» **Selected extract**:
####

The plan called for us to move on to Long Point on Friday, though John decided to stay on in Pelee for an additional day (and was rewarded with good views of a Cerulean Warbler). The main group arrived at Long Point Bird Observatory at about 11:00, and we proceeded to thoroughly scour the famous Old Cut – a small patch of trees and scrub that can hold an amazing number of migrants. By now it was getting difficult to add new birds to the trip list but we were able to find a Green Heron, and had stunning views of a male Hooded Warbler and some very close looks at the plain and dowdy Blackburnian Warbler. In the afternoon we found a few Sandhill Cranes and an American Bittern, and then visited the Long Point Provincial Park, where we bagged a cool 46 bird species in about an hour.
By now, after a hard four days of birding in the cold and wet, we were starting to flag a bit, so we actually knocked off a bit early and returned to Tillsonburg for a feast.

####

Extracted records:
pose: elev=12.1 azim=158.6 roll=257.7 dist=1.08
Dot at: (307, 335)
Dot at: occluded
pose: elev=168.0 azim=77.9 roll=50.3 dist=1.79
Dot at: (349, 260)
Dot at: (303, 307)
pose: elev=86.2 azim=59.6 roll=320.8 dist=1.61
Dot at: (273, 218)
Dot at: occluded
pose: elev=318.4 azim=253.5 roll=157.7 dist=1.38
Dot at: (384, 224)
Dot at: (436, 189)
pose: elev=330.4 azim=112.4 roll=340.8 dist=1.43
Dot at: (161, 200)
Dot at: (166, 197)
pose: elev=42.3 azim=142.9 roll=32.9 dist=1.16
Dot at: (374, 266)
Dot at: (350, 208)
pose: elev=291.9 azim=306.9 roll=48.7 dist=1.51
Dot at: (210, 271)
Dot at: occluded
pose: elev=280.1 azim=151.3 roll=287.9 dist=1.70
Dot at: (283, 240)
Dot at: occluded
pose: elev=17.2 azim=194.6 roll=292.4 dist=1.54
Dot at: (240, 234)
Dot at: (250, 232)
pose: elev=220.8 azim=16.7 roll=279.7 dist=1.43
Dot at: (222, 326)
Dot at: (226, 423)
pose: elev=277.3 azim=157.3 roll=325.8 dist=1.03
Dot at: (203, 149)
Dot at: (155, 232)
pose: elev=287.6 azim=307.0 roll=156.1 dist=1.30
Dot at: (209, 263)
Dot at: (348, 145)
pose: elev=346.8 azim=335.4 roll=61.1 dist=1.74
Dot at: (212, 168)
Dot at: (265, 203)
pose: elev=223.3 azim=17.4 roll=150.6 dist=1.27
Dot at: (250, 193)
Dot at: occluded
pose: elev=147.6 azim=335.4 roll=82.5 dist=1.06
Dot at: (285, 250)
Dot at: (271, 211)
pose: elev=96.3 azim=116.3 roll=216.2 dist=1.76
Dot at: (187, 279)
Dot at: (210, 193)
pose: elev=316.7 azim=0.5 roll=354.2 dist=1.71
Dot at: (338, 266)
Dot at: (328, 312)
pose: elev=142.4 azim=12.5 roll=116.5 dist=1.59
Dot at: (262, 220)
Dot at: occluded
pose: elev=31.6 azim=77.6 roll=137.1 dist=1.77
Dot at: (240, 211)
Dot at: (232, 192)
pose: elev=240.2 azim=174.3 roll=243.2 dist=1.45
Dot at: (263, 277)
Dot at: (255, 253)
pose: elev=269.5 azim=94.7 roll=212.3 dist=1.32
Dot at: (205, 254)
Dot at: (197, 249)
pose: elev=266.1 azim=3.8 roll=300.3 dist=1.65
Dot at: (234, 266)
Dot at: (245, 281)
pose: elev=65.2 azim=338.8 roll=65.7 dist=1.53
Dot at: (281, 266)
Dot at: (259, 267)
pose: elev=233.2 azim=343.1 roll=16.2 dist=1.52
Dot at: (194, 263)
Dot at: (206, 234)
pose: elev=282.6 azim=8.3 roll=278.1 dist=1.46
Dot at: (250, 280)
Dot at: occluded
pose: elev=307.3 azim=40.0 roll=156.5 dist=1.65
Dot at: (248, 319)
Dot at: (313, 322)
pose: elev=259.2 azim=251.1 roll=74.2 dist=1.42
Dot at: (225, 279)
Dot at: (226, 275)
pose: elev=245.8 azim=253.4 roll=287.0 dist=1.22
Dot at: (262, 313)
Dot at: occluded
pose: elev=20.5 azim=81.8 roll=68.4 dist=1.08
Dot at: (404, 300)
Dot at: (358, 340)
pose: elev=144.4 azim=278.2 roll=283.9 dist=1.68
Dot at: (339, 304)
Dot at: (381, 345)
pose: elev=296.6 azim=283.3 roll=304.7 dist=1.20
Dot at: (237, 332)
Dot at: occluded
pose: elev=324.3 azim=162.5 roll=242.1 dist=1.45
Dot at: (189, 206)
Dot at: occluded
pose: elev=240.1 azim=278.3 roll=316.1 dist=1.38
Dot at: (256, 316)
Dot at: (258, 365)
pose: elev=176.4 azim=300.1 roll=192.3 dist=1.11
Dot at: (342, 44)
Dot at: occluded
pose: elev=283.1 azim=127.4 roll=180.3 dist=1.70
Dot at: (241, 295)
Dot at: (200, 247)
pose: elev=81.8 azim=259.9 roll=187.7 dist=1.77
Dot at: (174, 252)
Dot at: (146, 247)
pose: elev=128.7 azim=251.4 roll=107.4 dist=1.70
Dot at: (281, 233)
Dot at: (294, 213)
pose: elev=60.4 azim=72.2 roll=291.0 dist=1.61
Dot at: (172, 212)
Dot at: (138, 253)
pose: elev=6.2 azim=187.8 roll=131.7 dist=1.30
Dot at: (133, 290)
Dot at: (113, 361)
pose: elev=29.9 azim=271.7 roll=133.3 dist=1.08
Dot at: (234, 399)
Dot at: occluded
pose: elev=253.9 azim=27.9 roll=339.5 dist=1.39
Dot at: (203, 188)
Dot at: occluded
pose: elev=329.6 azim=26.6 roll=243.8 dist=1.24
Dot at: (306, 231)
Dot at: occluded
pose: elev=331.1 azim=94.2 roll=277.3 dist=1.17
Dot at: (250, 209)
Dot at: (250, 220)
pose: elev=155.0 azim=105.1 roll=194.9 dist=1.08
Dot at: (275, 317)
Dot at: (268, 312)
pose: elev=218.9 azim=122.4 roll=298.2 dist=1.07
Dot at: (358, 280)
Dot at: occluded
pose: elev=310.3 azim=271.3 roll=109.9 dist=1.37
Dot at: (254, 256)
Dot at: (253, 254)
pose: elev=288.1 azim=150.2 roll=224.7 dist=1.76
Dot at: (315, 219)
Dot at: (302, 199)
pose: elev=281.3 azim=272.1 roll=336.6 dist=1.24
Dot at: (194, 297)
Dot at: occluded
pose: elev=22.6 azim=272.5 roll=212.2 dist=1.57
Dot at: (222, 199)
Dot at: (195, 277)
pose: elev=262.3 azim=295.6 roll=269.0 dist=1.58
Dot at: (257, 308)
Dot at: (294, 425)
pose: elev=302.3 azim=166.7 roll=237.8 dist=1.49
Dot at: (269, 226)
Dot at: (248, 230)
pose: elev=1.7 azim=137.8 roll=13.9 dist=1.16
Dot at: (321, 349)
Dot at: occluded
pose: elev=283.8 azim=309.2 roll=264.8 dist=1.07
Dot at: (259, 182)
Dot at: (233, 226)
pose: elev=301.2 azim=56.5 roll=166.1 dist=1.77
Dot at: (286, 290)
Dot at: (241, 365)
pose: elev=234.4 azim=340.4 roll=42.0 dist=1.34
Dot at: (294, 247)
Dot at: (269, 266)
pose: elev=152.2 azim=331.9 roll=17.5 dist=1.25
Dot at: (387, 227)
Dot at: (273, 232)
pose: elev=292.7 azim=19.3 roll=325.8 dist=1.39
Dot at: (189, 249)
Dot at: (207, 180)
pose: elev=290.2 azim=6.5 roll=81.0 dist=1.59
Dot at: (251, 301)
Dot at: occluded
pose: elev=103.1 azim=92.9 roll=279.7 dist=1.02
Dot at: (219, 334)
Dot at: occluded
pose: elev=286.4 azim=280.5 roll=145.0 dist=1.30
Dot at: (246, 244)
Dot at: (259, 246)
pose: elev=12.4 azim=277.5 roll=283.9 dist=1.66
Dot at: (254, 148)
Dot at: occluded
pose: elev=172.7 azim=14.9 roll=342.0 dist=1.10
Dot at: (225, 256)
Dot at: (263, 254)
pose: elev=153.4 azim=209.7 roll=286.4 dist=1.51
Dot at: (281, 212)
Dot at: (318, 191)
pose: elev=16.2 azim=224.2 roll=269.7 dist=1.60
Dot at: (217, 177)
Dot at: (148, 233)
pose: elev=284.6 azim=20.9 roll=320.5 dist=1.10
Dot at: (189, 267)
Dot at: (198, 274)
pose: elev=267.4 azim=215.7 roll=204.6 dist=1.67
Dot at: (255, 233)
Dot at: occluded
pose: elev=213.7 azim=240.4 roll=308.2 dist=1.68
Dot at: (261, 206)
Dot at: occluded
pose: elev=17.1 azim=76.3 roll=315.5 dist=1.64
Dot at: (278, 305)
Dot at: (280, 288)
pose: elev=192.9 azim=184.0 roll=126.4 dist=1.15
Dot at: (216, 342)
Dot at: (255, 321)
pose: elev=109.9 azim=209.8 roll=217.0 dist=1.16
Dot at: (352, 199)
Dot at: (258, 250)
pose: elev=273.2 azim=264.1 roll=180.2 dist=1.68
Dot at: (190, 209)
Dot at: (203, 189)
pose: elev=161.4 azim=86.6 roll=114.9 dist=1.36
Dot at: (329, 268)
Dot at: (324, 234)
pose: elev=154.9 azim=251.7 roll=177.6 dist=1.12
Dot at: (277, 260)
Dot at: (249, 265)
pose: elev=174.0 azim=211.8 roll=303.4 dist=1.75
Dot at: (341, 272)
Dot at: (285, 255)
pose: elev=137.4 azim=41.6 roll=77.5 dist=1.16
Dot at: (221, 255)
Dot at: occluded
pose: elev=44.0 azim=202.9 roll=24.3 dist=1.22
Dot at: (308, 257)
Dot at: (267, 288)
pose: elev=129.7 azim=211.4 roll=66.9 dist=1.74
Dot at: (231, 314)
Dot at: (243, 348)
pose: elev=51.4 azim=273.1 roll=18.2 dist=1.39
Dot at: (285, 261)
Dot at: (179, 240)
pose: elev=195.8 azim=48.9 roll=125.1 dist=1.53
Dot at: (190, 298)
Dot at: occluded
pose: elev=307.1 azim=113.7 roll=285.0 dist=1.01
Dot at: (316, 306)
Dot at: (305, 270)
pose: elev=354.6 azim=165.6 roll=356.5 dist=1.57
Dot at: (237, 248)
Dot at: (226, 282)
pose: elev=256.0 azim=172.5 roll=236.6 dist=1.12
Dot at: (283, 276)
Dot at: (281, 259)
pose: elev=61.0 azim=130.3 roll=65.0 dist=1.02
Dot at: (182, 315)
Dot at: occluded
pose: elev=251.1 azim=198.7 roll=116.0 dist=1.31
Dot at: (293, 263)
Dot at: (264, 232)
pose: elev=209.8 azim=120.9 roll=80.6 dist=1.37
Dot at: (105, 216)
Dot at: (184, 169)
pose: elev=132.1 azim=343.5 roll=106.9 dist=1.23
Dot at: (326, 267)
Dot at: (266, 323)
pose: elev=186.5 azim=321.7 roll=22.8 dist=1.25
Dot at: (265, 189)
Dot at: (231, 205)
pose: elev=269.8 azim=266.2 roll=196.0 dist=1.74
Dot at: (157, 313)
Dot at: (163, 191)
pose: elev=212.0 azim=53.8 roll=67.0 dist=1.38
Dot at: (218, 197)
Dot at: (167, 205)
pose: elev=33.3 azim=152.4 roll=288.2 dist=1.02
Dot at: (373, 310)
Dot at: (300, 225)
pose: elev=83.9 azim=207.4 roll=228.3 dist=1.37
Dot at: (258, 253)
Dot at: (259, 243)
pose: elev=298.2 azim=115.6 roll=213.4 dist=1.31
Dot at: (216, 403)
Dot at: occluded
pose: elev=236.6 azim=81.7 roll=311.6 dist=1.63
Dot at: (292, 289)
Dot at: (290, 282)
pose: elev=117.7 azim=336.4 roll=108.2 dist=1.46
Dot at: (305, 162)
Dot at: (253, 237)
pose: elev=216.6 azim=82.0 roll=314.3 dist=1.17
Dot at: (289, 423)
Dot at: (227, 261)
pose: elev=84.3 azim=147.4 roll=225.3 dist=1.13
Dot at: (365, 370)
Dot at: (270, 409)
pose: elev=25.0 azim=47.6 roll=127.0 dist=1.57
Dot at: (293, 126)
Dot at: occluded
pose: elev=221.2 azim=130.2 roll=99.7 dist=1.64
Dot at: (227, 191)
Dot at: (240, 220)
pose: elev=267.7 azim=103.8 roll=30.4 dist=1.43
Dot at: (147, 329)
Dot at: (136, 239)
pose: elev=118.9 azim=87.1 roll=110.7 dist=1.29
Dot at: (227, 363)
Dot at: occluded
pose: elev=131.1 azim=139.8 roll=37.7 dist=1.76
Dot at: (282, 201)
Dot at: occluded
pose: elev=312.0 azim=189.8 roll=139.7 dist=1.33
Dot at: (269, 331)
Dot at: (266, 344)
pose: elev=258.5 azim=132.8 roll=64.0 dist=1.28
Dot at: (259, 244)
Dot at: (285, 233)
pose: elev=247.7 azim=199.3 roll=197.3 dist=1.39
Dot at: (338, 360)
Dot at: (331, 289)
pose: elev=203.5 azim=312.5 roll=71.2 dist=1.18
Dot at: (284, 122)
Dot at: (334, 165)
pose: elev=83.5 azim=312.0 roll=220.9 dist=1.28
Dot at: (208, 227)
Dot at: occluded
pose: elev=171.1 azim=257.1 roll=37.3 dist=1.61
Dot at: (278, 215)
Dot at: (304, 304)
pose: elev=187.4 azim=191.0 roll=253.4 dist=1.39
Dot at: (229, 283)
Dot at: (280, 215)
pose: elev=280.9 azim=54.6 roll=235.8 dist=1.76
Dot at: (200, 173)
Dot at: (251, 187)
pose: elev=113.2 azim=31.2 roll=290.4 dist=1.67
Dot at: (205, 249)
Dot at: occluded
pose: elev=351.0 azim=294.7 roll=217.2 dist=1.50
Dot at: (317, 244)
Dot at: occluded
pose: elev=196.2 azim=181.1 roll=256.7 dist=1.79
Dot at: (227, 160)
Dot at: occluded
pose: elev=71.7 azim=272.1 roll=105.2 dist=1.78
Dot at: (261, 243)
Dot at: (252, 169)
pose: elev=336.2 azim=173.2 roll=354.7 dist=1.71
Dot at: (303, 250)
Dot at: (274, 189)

####

» **Short problem 1**: Transcribe the birding account in full, with no changes.
» **Short problem 2**: Restate a run of the entries word for word. Begin at the line that has "pose: elev=221.2 azim=130.2" and stop after the line that has "Dot at: (331, 289)".
The birding account and the entries were taken from separate, unrelated sources.

» **Correct answer 1**:
The plan called for us to move on to Long Point on Friday, though John decided to stay on in Pelee for an additional day (and was rewarded with good views of a Cerulean Warbler). The main group arrived at Long Point Bird Observatory at about 11:00, and we proceeded to thoroughly scour the famous Old Cut – a small patch of trees and scrub that can hold an amazing number of migrants. By now it was getting difficult to add new birds to the trip list but we were able to find a Green Heron, and had stunning views of a male Hooded Warbler and some very close looks at the plain and dowdy Blackburnian Warbler. In the afternoon we found a few Sandhill Cranes and an American Bittern, and then visited the Long Point Provincial Park, where we bagged a cool 46 bird species in about an hour.
By now, after a hard four days of birding in the cold and wet, we were starting to flag a bit, so we actually knocked off a bit early and returned to Tillsonburg for a feast.

» **Correct answer 2**:
pose: elev=221.2 azim=130.2 roll=99.7 dist=1.64
Dot at: (227, 191)
Dot at: (240, 220)
pose: elev=267.7 azim=103.8 roll=30.4 dist=1.43
Dot at: (147, 329)
Dot at: (136, 239)
pose: elev=118.9 azim=87.1 roll=110.7 dist=1.29
Dot at: (227, 363)
Dot at: occluded
pose: elev=131.1 azim=139.8 roll=37.7 dist=1.76
Dot at: (282, 201)
Dot at: occluded
pose: elev=312.0 azim=189.8 roll=139.7 dist=1.33
Dot at: (269, 331)
Dot at: (266, 344)
pose: elev=258.5 azim=132.8 roll=64.0 dist=1.28
Dot at: (259, 244)
Dot at: (285, 233)
pose: elev=247.7 azim=199.3 roll=197.3 dist=1.39
Dot at: (338, 360)
Dot at: (331, 289)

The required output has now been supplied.